## Start Supplied data

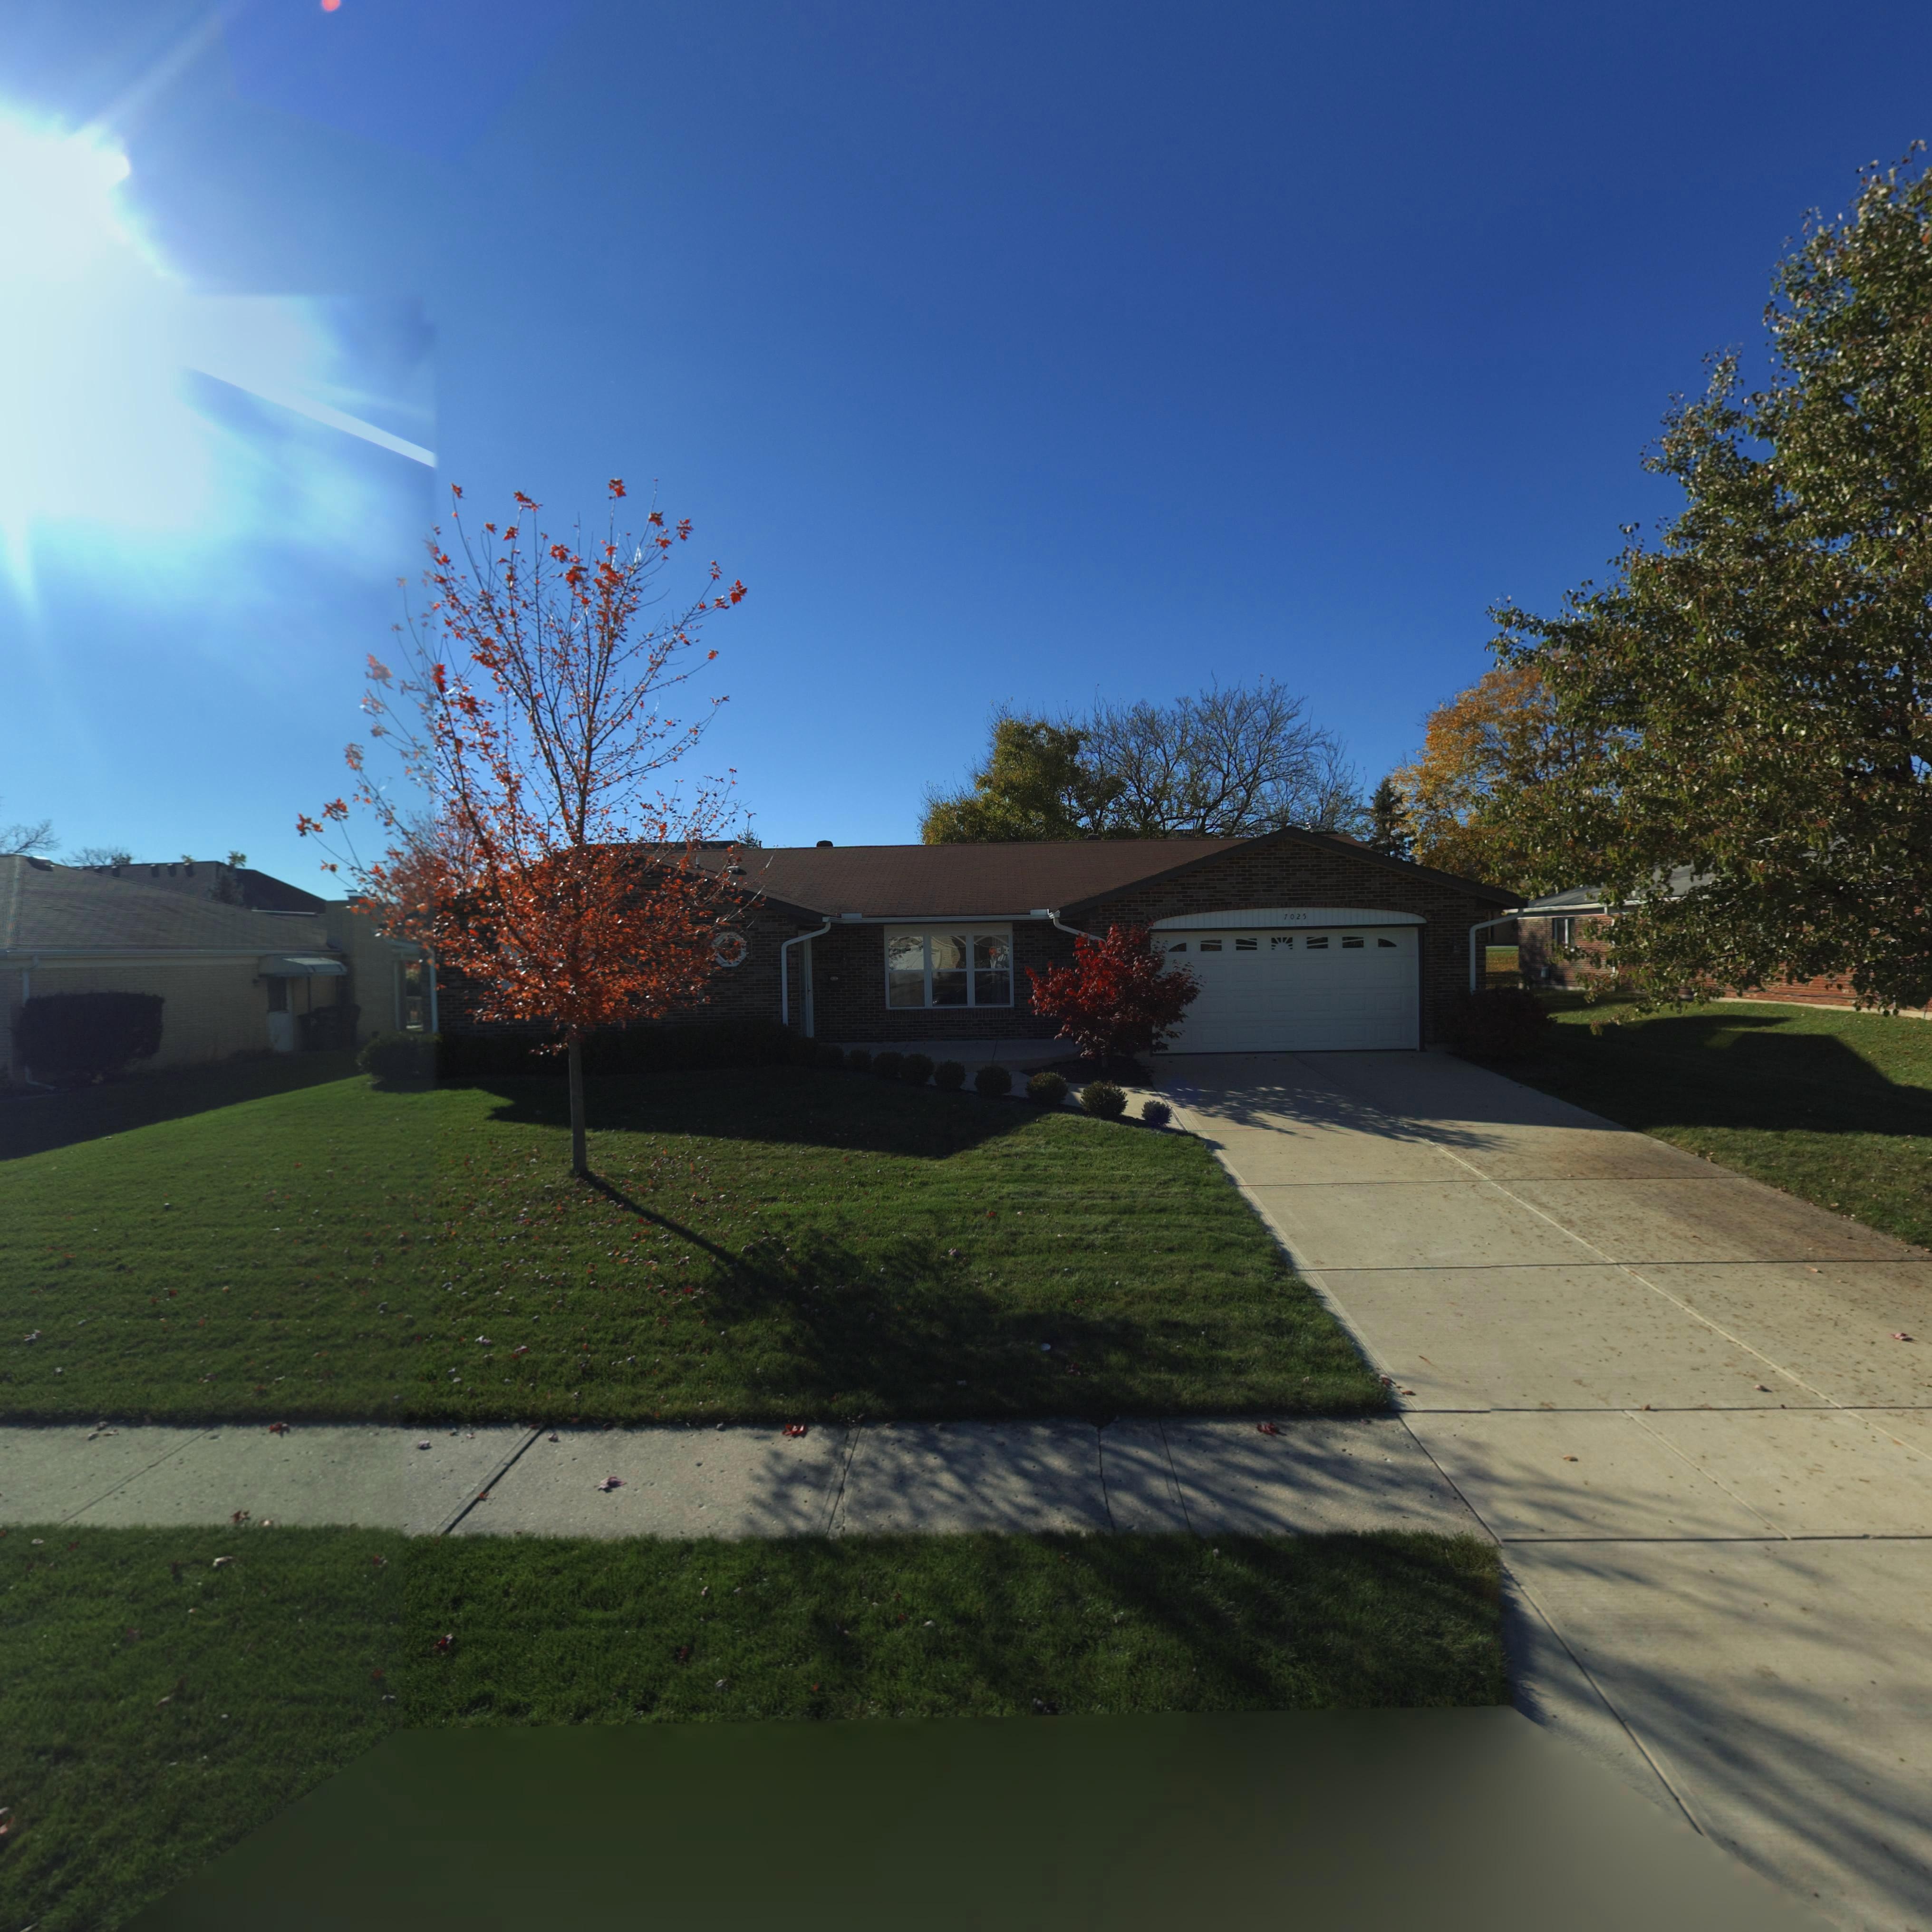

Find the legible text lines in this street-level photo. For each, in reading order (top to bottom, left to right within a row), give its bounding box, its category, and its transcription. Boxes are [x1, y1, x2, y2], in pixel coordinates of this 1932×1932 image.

[1284, 913, 1307, 920] StreetNumber: 7025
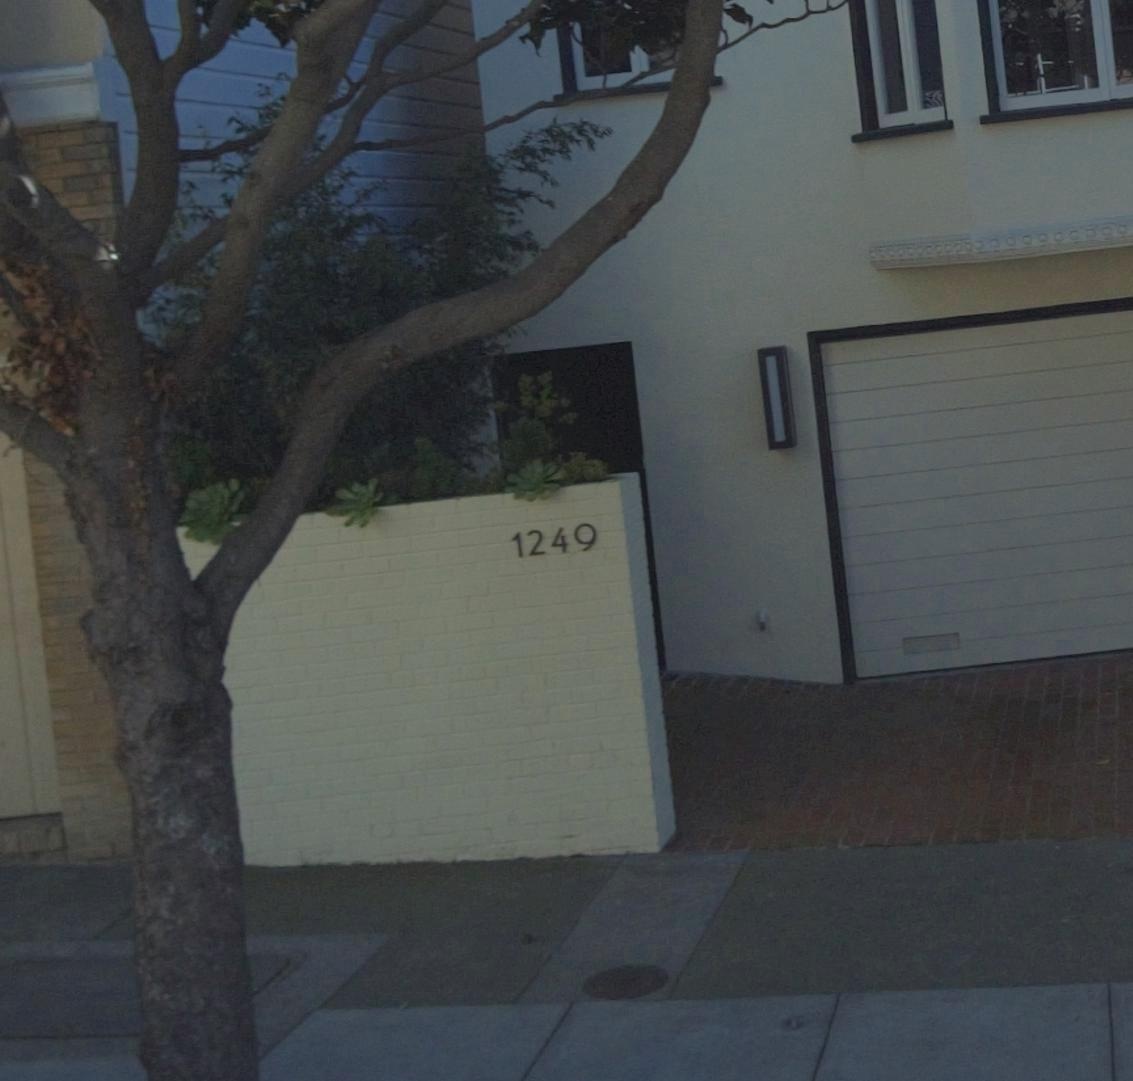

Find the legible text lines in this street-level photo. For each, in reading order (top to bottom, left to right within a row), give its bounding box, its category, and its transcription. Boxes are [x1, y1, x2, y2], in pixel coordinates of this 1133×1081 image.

[507, 519, 603, 561] StreetNumber: 1249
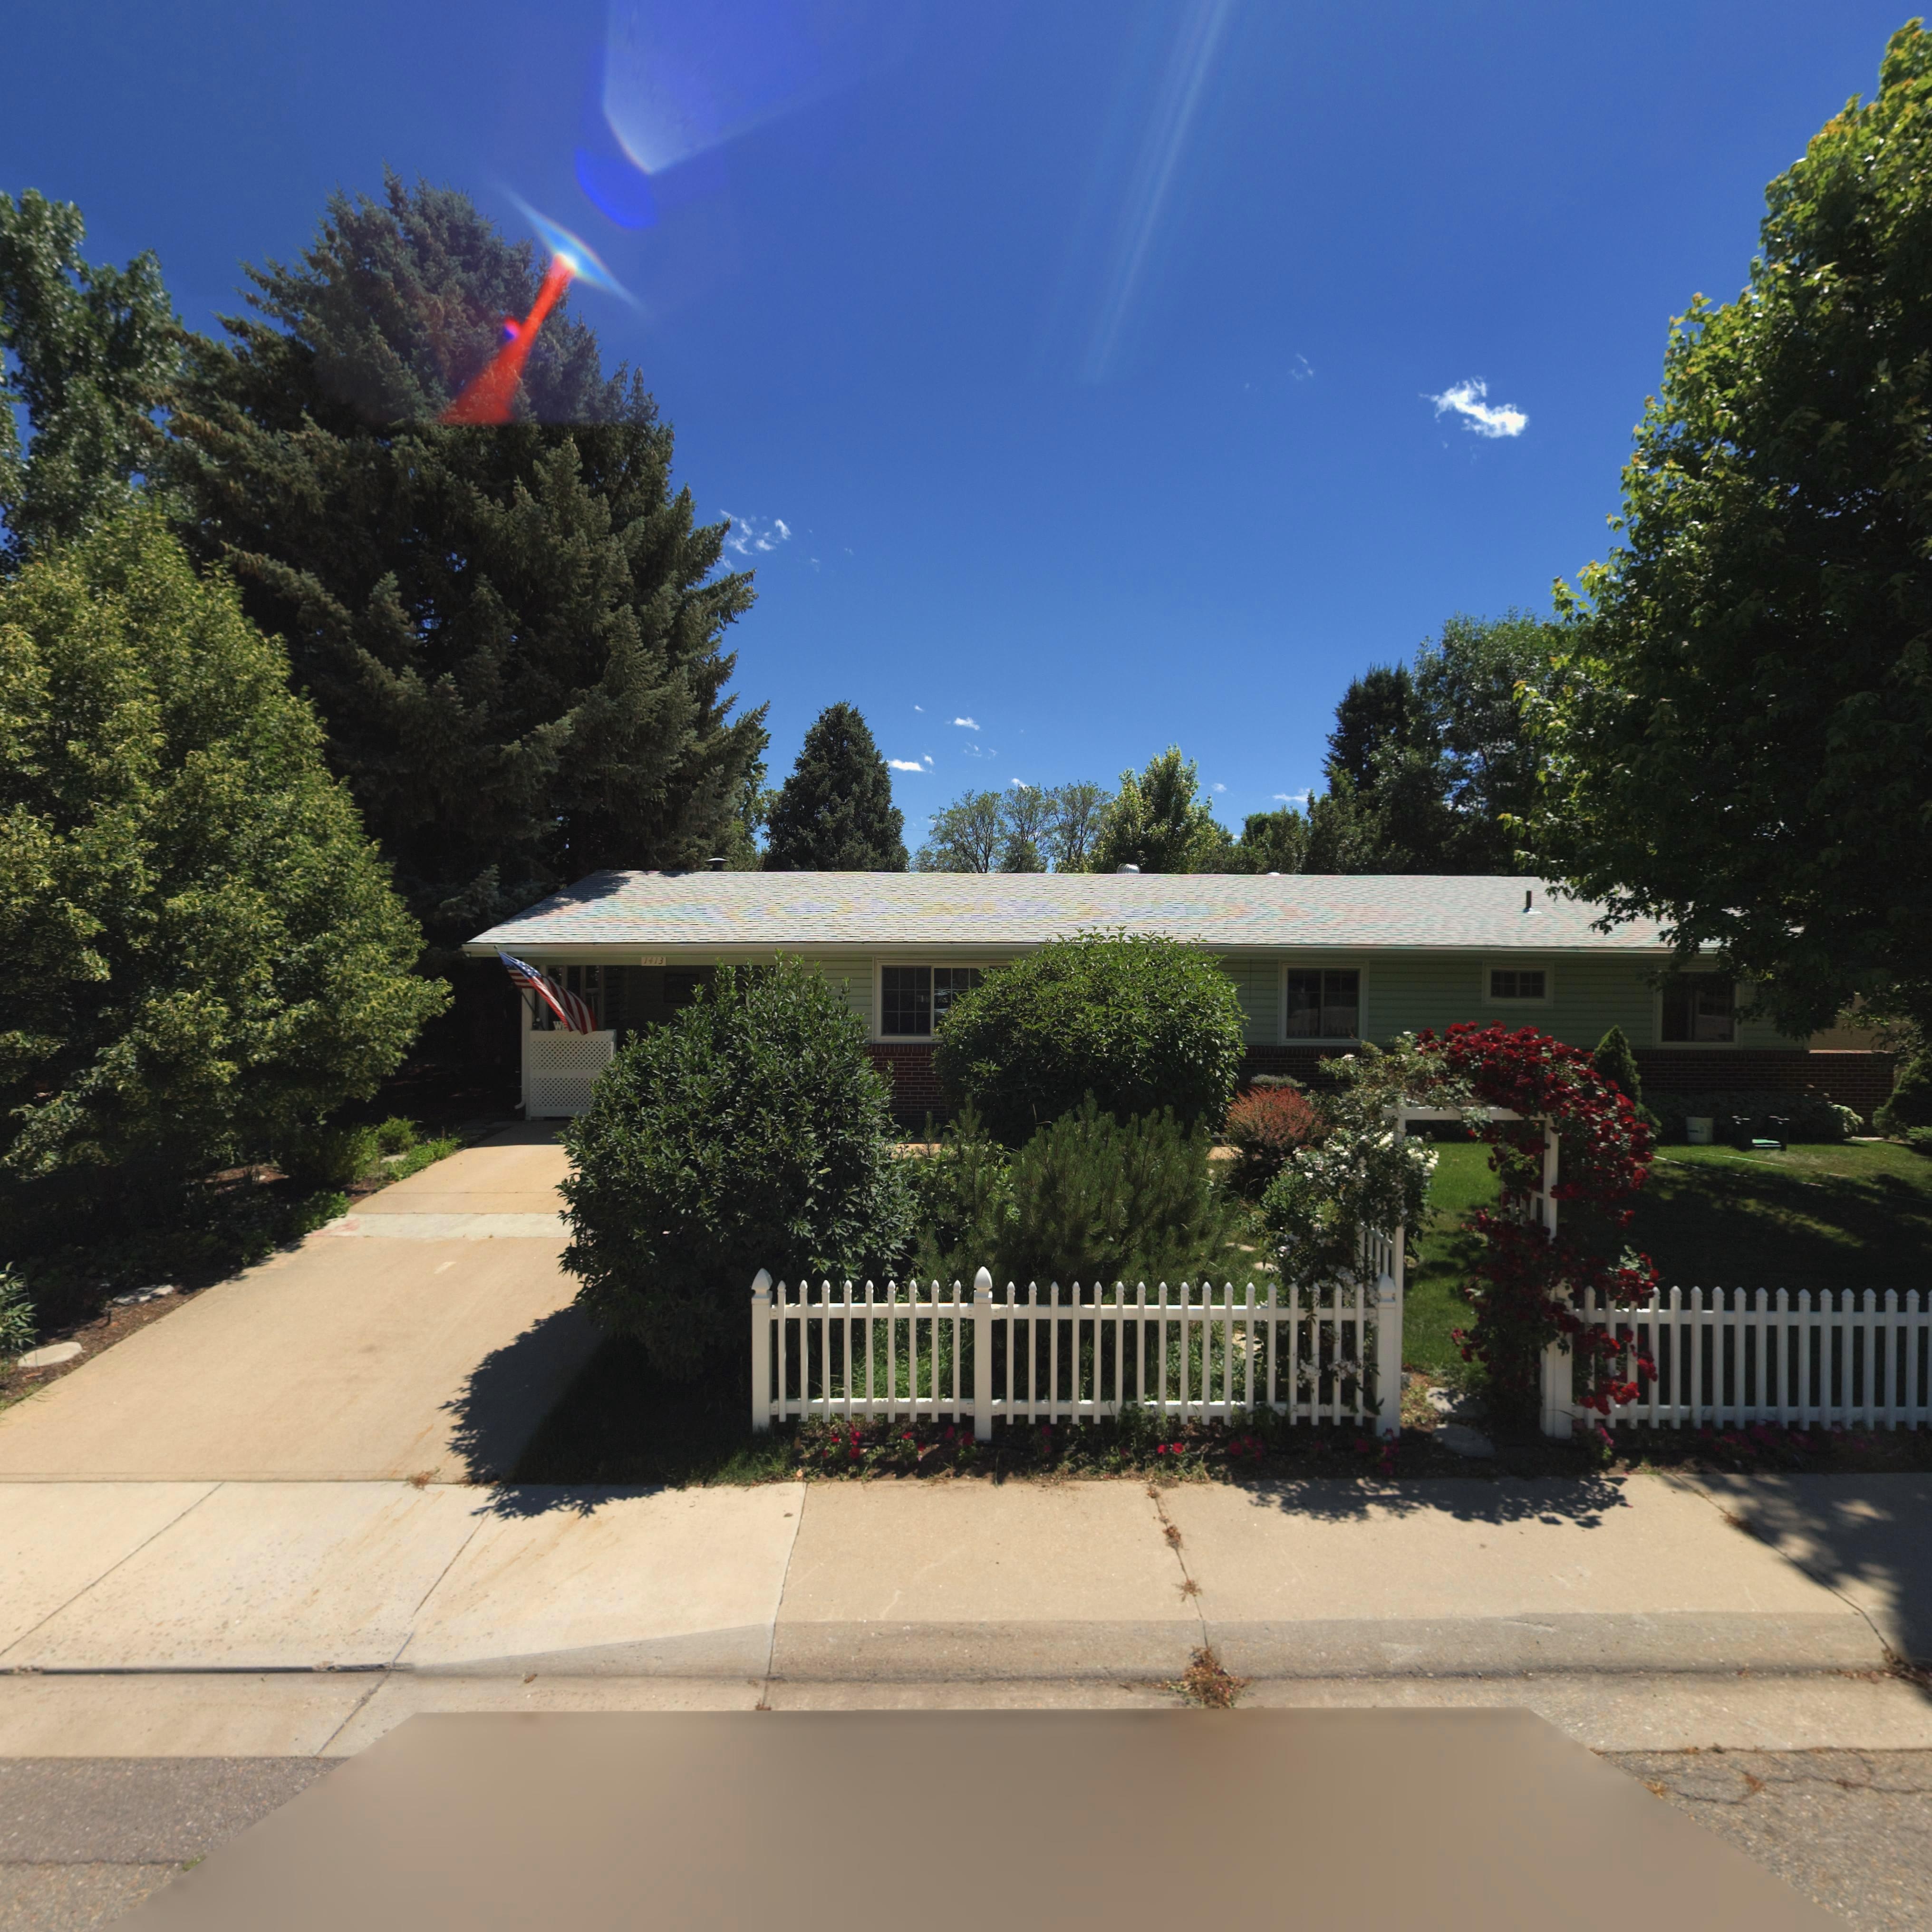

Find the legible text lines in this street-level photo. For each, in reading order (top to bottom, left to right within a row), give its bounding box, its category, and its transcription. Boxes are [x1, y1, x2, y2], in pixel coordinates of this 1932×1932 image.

[644, 957, 664, 964] StreetNumber: 1413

## End Supplied data

Turn the records above into a numbered list, one line per item, skipping blank lines and leaving out the pictures.

1. Find the legible text lines in this street-level photo. For each, in reading order (top to bottom, left to right within a row), give its bounding box, its category, and its transcription. Boxes are [x1, y1, x2, y2], in pixel coordinates of this 1932×1932 image.
2. [1284, 913, 1307, 920] StreetNumber: 7025
3. Find the legible text lines in this street-level photo. For each, in reading order (top to bottom, left to right within a row), give its bounding box, its category, and its transcription. Boxes are [x1, y1, x2, y2], in pixel coordinates of this 1133×1081 image.
4. [507, 519, 603, 561] StreetNumber: 1249
5. Find the legible text lines in this street-level photo. For each, in reading order (top to bottom, left to right within a row), give its bounding box, its category, and its transcription. Boxes are [x1, y1, x2, y2], in pixel coordinates of this 1932×1932 image.
6. [644, 957, 664, 964] StreetNumber: 1413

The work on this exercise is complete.